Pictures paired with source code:
+===+

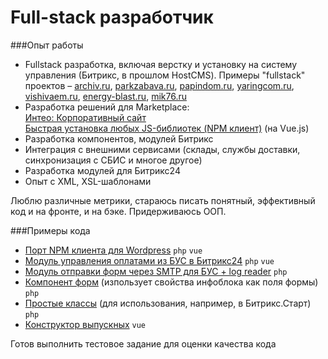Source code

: # Full-stack разработчик

###Опыт работы

- Fullstack разработка, включая верстку и установку на систему управления (Битрикс, в прошлом HostCMS). 
Примеры "fullstack" проектов – [archiv.ru](https://www.archiv.ru/ "Делис Архив"), [parkzabava.ru](https://www.parkzabava.ru/ "Парк Забава"), [papindom.ru](http://papindom.ru/ "Папин Дом"), [yaringcom.ru](https://www.yaringcom.ru/ "Яринжком"), [vishivaem.ru](https://vishivaem.ru/ "Ярославская вышивальная фабрика"), [energy-blast.ru](https://energy-blast.ru/ "Energy Blast"), [mik76.ru](https://mik76.ru/ "МИК")
- Разработка решений для Marketplace:  
[Интео: Корпоративный сайт](http://marketplace.1c-bitrix.ru/solutions/inteo.corporation/)  
[Быстрая установка любых JS-библиотек (NPM клиент)](http://marketplace.1c-bitrix.ru/solutions/inteo.npm/) (на Vue.js)  
- Разработка компонентов, модулей Битрикс
- Интеграция с внешними сервисами (склады, службы доставки, синхронизация с СБИС и многое другое)
- Разработка модулей для Битрикс24
- Опыт с XML, XSL-шаблонами

Люблю различные метрики, стараюсь писать понятный, эффективный код и на фронте, и на бэке. Придерживаюсь ООП.

###Примеры кода
- [Порт NPM клиента для Wordpress](https://github.com/h4mpy/portfolio/tree/master/examples/wordpress.npm) `php` `vue`  
- [Модуль управления оплатами из БУС в Битрикс24](https://github.com/h4mpy/sync.payments) `php` `vue`  
- [Модуль отправки форм через SMTP для БУС + log reader](https://github.com/h4mpy/sync.payments) `php`  
- [Компонент форм](https://github.com/h4mpy/portfolio/tree/master/examples/form.show) (изпользует свойства инфоблока как поля формы) `php`  
- [Простые классы](https://github.com/h4mpy/portfolio/tree/master/examples/lib) (для использования, например, в Битрикс.Старт) `php`  
- [Конструктор выпускных](https://github.com/h4mpy/event.constructor) `vue`  

Готов выполнить тестовое задание для оценки качества кода


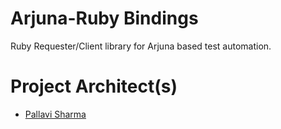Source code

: # Arjuna-Ruby Bindings
Ruby Requester/Client library for Arjuna based test automation.

# Project Architect(s)
 * [Pallavi Sharma](https://github.com/Pallavirsharma)
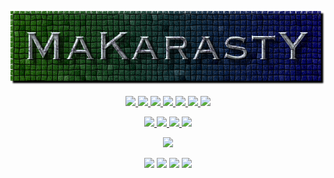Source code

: <p align="center"><img src="https://github.com/makarasty/MaKarastY/blob/main/makarasty.png"</p>
<p align="center">
<a href="https://en.wikipedia.org/wiki/HTML">
  <img src="https://img.shields.io/badge/html%20-%23E34F26.svg?&style=for-the-badge&logo=html5&logoColor=white"/>
  </a>
<a href="https://en.wikipedia.org/wiki/CSS">
  <img src="https://img.shields.io/badge/css-%231572B6.svg?style=for-the-badge&logo=css3&logoColor=white"/>
  </a>
<a href="https://en.wikipedia.org/wiki/JavaScript">
  <img src="https://img.shields.io/badge/javascript-%23323330.svg?style=for-the-badge&logo=javascript&logoColor=%23F7DF1E"/>
  </a>
<a href="https://en.wikipedia.org/wiki/Node.js">
  <img src="https://img.shields.io/badge/node.js-6DA55F?style=for-the-badge&logo=node.js&logoColor=white"/>
  </a>
<a href="https://en.wikipedia.org/wiki/Python_(programming_language)">
  <img src="https://img.shields.io/badge/Python-00008B?style=for-the-badge&logo=python&logoColor=white"/>
  </a>
<a href="https://en.wikipedia.org/wiki/PowerShell">
  <img src="https://img.shields.io/badge/PowerShell-5391FE?style=for-the-badge&logo=PowerShell&logoColor=white"/>
  </a>
<a href="https://en.wikipedia.org/wiki/Shell_script">
  <img src="https://img.shields.io/badge/shell_script-233d4d.svg?&style=for-the-badge&logo=gnu-bash&logoColor=white"/>
  </a>
</p>

<p align="center">
  <a href="https://en.wikipedia.org/wiki/Microsoft_Windows">
<img src="https://img.shields.io/badge/Windows-0078D6?style=for-the-badge&logo=windows&logoColor=white"/>
  </a>
  <a href="https://en.wikipedia.org/wiki/Visual_Studio_Code">
<img src="https://img.shields.io/badge/-vscode-0078D4?style=for-the-badge&logo=visual-studio-code"/>
  </a>
  <a href="https://en.wikipedia.org/wiki/GitHub">
<img src="https://img.shields.io/badge/GitHub_Pages-100000?style=for-the-badge&logo=github&logoColor=white"/>
  </a>
  <a href="https://en.wikipedia.org/wiki/Google">
<img src="https://img.shields.io/badge/Google_Cloud-4285F4?style=for-the-badge&logo=google-cloud&logoColor=white"/>
  </a>
</p>

<p align="center">
  <a href="README.md">
<img src="https://github-readme-stats.vercel.app/api/top-langs/?username=MaKarastY&layout=compact&count_private=true&langs_count=8&hide_border=true&theme=dark">
     </a>
</p>

<p align="center">
<a href="https://t.me/makarasty"><img src="https://img.shields.io/badge/@MaKarastY-2CA5E0?style=for-the-badge&logo=telegram&logoColor=white"/></a>
<a href="https://instagram.com/makarasty"><img src="https://img.shields.io/badge/-@MaKarastY-purple?style=for-the-badge&logo=instagram&logoColor=white"/></a>
<a href="https://github.com/makarasty"><img src="https://img.shields.io/badge/-MaKarastY-171515?style=for-the-badge&logo=github&logoColor=white"/></a>
<a href="https://discord.gg/PJMSpufzBF"><img src="https://img.shields.io/badge/-MaKarastY%236177-%237289DA.svg?style=for-the-badge&logo=discord&logoColor=white"/></a>

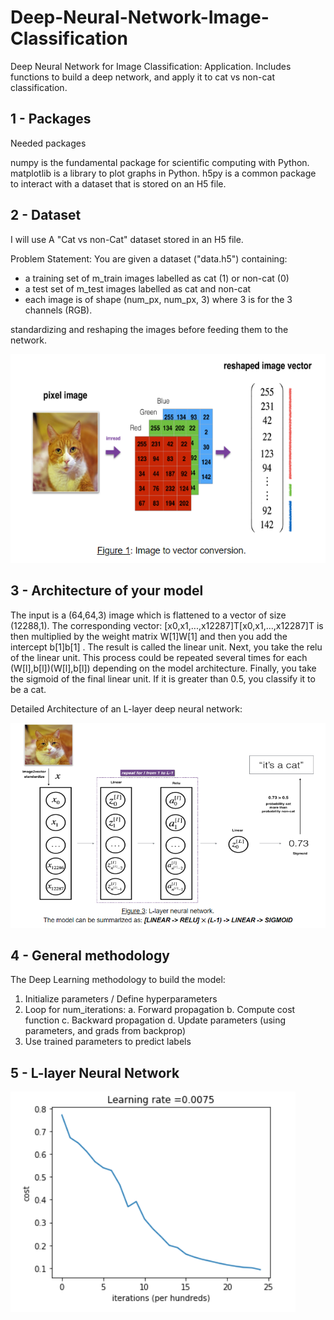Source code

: # Deep-Neural-Network-Image-Classification
Deep Neural Network for Image Classification: Application. Includes functions to build a deep network, and apply it to cat vs non-cat classification.

## 1 - Packages
Needed packages

numpy is the fundamental package for scientific computing with Python.
matplotlib is a library to plot graphs in Python.
h5py is a common package to interact with a dataset that is stored on an H5 file.


## 2 - Dataset
I will use A "Cat vs non-Cat" dataset stored in an H5 file.

Problem Statement: You are given a dataset ("data.h5") containing:

- a training set of m_train images labelled as cat (1) or non-cat (0)
- a test set of m_test images labelled as cat and non-cat
- each image is of shape (num_px, num_px, 3) where 3 is for the 3 channels (RGB).

standardizing and reshaping the images before feeding them to the network.

<img src="readmeimages/1.png" title="FVCproductions">


## 3 - Architecture of your model
The input is a (64,64,3) image which is flattened to a vector of size (12288,1).
The corresponding vector:  [x0,x1,...,x12287]T[x0,x1,...,x12287]T  is then multiplied by the weight matrix  W[1]W[1]  and then you add the intercept  b[1]b[1] . The result is called the linear unit.
Next, you take the relu of the linear unit. This process could be repeated several times for each  (W[l],b[l])(W[l],b[l])  depending on the model architecture.
Finally, you take the sigmoid of the final linear unit. If it is greater than 0.5, you classify it to be a cat.

Detailed Architecture of an L-layer deep neural network:

<img src="readmeimages/2.png" title="FVCproductions">

## 4 - General methodology
The Deep Learning methodology to build the model:

1. Initialize parameters / Define hyperparameters
2. Loop for num_iterations:
    a. Forward propagation
    b. Compute cost function
    c. Backward propagation
    d. Update parameters (using parameters, and grads from backprop) 
4. Use trained parameters to predict labels

## 5 - L-layer Neural Network

<img src="readmeimages/3.png" title="FVCproductions">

+===+

Print exactly the lines from the one with "b. Compute cost function" through the end of the data, inclusive.

■ RESPONSE
    b. Compute cost function
    c. Backward propagation
    d. Update parameters (using parameters, and grads from backprop) 
4. Use trained parameters to predict labels

## 5 - L-layer Neural Network

<img src="readmeimages/3.png" title="FVCproductions">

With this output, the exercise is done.